What to produce: Check each line of the records for "display"; collect those that have it.

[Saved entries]
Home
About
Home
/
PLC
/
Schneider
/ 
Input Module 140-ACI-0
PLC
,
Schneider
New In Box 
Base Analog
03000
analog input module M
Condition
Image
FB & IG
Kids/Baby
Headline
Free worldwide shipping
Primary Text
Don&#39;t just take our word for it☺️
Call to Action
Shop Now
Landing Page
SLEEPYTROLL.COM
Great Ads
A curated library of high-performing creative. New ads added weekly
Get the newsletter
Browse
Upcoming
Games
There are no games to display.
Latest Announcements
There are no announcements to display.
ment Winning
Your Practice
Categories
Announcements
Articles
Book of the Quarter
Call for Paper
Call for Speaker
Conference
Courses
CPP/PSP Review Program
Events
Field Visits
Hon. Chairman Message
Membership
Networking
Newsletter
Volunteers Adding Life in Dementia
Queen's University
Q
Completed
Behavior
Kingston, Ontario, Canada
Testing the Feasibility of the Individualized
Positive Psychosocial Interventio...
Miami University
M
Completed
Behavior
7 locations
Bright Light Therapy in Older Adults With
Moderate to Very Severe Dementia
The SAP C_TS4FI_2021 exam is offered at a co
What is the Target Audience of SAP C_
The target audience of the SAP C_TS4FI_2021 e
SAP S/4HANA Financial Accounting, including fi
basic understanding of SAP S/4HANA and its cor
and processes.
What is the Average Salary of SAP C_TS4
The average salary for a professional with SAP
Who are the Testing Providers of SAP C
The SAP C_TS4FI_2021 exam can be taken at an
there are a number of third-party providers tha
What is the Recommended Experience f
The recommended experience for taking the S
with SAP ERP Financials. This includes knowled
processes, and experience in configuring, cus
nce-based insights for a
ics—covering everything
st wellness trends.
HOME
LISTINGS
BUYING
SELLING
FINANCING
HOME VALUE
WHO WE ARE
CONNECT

Expected answer:
There are no games to display.
There are no announcements to display.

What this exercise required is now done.